Many who might wish to agree with this assessment would point to the social and political textures that underpin Germany's industrial economy, so different from those of its neighbours, as the foundation of the country's success. The backbone of Germany's economic strength has been the Mittelstand (middle-sized businesses), especially in the engineering sector, where a multitude of these and smaller enterprises produce unique and therefore price-stable products for the global market.

They embody a still robust industrialised sector (in contrast to economies, such as Britain's, which are dominated by finance); draw on an educational system that for many years could produce a steady flow of qualified workers and employees, as well as people ready to enter elite professions; and are implanted in an economy with a high degree of decentralisation, where expertise is spread and an industrial ecology is part of the social fabric in many local communities.

In this respect there is a real link between Germany's federal political and institutional structure and its economic federalism.
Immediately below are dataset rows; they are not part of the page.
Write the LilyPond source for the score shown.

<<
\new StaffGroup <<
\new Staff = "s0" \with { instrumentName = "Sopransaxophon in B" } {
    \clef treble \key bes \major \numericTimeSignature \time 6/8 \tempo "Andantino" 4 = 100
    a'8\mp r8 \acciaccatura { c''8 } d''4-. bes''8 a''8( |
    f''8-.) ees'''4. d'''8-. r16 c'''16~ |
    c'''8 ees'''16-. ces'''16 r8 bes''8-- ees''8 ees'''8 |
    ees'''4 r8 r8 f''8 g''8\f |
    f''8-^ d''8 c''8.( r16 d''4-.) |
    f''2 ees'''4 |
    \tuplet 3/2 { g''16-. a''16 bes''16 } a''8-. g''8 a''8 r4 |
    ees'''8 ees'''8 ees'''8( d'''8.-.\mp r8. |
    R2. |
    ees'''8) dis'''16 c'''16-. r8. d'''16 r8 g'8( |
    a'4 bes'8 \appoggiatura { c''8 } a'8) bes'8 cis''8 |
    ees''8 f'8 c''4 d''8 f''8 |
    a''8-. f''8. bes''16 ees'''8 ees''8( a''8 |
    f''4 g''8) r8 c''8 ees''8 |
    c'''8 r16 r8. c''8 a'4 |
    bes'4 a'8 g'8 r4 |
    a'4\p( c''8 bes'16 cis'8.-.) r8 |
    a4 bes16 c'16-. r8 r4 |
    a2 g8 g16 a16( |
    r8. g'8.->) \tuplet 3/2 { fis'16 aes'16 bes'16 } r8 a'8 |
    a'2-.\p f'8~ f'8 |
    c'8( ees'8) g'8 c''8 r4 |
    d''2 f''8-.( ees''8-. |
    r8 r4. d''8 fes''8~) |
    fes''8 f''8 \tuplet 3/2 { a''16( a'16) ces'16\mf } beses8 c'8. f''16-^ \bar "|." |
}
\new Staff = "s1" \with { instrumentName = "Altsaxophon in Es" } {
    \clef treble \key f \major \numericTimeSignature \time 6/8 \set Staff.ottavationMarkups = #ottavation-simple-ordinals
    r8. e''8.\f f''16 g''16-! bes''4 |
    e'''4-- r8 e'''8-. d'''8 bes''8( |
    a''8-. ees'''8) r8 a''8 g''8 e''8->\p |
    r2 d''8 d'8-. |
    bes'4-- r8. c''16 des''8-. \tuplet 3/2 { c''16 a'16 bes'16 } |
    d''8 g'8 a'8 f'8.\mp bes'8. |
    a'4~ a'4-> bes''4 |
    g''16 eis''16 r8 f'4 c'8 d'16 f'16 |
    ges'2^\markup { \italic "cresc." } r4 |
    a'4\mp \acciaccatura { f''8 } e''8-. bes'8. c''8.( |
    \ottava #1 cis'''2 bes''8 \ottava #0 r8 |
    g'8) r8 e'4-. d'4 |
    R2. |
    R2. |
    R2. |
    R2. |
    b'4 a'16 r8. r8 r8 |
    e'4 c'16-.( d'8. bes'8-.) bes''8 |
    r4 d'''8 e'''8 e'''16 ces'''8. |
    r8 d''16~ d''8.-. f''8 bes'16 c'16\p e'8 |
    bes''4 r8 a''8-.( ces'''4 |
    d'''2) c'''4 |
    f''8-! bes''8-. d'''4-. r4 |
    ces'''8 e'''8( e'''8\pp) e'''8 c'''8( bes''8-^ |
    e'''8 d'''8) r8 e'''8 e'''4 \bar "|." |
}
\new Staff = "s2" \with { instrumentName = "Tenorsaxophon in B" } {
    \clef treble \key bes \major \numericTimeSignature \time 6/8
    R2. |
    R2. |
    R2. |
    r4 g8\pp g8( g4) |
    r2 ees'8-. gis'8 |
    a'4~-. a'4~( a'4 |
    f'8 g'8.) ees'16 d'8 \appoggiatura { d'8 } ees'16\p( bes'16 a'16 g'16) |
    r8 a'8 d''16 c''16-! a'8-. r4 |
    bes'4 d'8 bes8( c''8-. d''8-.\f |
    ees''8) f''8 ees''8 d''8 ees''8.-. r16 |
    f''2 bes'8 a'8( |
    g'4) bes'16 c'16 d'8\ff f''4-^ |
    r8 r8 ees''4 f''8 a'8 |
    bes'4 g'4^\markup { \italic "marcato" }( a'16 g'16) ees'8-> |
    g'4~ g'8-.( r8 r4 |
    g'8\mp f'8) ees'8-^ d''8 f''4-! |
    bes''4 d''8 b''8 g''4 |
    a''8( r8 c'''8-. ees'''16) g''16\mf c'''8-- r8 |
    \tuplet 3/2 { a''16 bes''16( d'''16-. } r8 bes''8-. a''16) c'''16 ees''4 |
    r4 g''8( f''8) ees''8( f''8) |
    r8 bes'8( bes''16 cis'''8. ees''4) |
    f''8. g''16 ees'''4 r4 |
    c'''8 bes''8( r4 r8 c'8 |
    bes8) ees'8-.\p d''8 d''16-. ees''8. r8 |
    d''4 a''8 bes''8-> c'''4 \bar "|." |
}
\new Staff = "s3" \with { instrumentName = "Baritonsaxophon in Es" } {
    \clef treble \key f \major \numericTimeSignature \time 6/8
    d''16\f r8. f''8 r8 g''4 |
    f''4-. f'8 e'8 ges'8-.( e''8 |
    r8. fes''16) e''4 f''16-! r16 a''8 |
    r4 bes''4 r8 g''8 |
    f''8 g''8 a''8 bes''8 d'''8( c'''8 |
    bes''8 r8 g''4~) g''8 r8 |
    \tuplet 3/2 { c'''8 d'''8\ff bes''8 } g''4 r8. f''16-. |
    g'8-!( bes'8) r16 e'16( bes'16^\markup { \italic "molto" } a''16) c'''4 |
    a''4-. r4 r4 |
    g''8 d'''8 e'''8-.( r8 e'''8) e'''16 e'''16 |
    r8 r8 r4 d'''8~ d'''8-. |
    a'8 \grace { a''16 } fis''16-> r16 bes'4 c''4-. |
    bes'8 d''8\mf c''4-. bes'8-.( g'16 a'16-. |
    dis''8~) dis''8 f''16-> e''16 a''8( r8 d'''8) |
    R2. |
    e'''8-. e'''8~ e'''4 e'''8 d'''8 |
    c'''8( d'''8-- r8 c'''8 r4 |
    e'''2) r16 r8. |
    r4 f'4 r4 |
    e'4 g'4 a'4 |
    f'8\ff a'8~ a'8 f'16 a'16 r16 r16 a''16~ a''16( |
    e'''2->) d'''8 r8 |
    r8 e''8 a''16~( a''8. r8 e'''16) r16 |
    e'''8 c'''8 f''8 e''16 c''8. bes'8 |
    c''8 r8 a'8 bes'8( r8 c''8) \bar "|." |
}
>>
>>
It is worth repeating that the post-1945 dismantling in order to prevent over-concentrations of power created the basis for the successes of subsequent decades (including the great test of reunification post-1989).

The European connection

Yet this is where the alternative portrait of a worried country begins to surface, for inside Germany the country feels far from an island of the blessed - and even its acknowledged strengths are regarded as newly fragile and under pressure.

An important part of the concern is the unprecedented increase in income inequalities, and the associated fear among the middle classes that a more liberalised and "flexible" economy would damage rather than benefit them. A great debate on the impact of an unequal society where the life experiences of the super-rich are ever more remote was sparked by Frank Schirrmacher - famous editor at the Frankfurter Allgemeine Zeitung (FAZ) - when he picked up the troubled reflections of Charles Moore, the equally arch-conservative English commentator, in the Daily Telegraph in asking "what if the left were right?" The controversy ran for days.

The fact that German intellectuals see in their country parallels with Britain's social experience is significant enough. A particular theme is the loss of social cohesion, a reality that tends to be valued only when it is vanishing - as many fear is currently happening in Germany. There is evidence of more young people being excluded from education, higher illiteracy rates, and greater low-level social disruption. These phenomena carry an obvious economic price. There is also a political price, in that among the disadvantaged any interest in politics or belief that politics can improve their lives is disappearing.

Erwin Teufel, the former chief minister of Baden-Württemberg, is leading the argument that the CDU - dominant partner in the governing coalition led by Angela Merkel - has, by pursuing a pro-market ideology, both betrayed the disappointed German Mittelstand and lost public support. The party's election defeat in the chancellor's home state of Mecklenburg-Western Pomerania on 4th September, the latest in a series of setbacks, reinforces at least the second element of Teufel's case.

Here, the argument over Germany's domestic conditions takes on a European dimension. For the decades-long alliance between the Mittelstand and the secure middle class it provisioned with skills and employment was the political base of Germany's moderate-right parties (Bavaria's CSU as well as the CDU); parties that governed Germany for most of the post-1949 decades, and largely carried the "European argument" in Germany, persuading voters that Germany is at the heart of European integration and that the process would benefit them.

That "European argument" is harder than ever to sustain when the European Union is divided and uncertain of its strategic direction, and when (accordingto the Allensbachpolling institute) some 70 percent of Germans say that Europe is no longer their future.